(Supplied data):
##############################
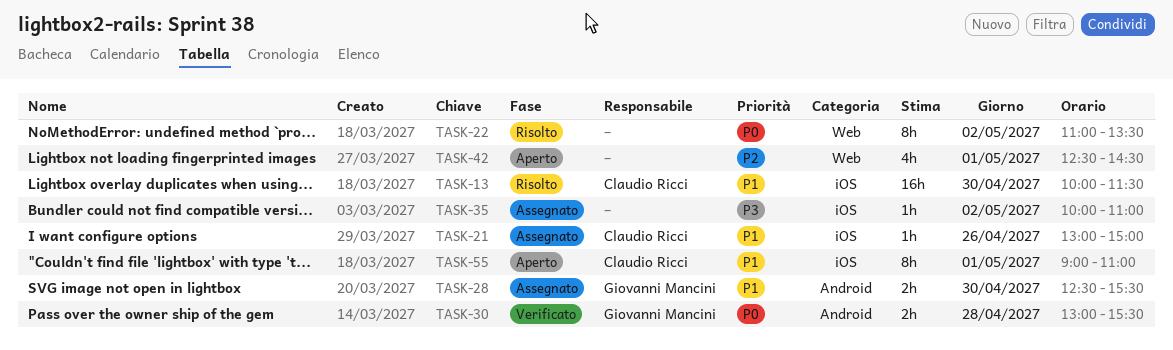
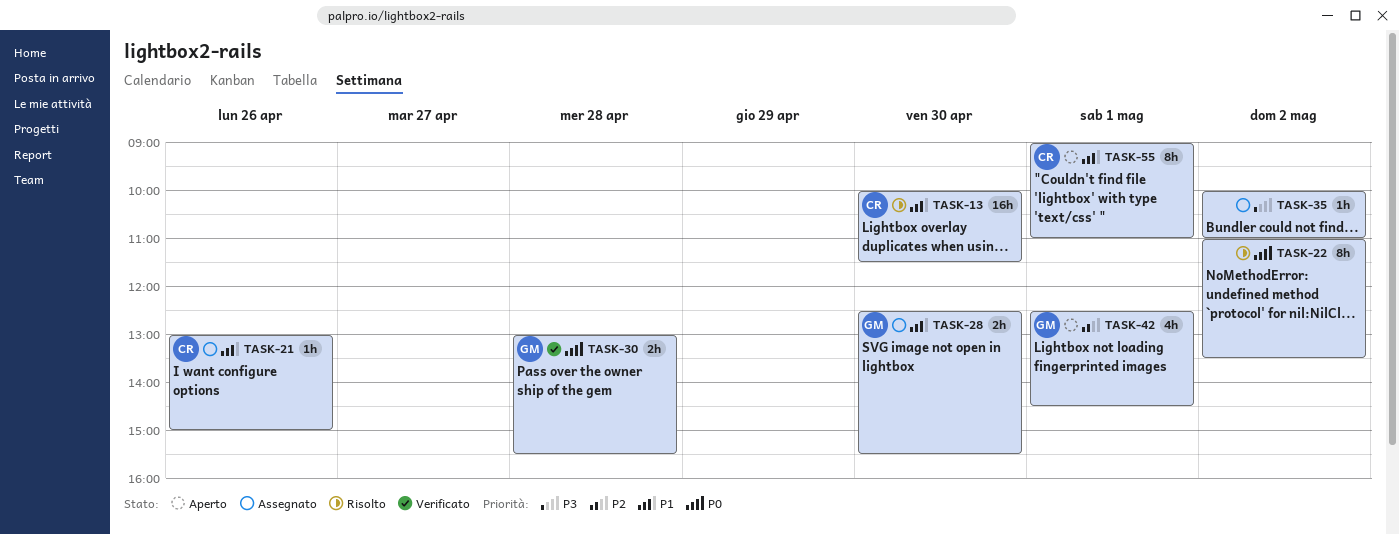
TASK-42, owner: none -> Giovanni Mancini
##############################
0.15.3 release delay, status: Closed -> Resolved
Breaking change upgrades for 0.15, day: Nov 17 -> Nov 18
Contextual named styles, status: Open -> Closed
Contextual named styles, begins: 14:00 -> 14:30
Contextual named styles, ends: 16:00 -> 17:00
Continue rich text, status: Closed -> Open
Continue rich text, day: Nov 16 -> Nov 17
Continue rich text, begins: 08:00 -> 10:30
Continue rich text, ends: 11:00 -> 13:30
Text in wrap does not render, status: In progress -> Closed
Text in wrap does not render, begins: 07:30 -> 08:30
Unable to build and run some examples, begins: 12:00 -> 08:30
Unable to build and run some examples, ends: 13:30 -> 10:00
##############################
Set down, from the entries above, exactly the lines from the one with "Contextual named styles, ends: 16:00 -> 17:00" up to and including the one with "Text in wrap does not render, status: In", and no other lines.

Contextual named styles, ends: 16:00 -> 17:00
Continue rich text, status: Closed -> Open
Continue rich text, day: Nov 16 -> Nov 17
Continue rich text, begins: 08:00 -> 10:30
Continue rich text, ends: 11:00 -> 13:30
Text in wrap does not render, status: In progress -> Closed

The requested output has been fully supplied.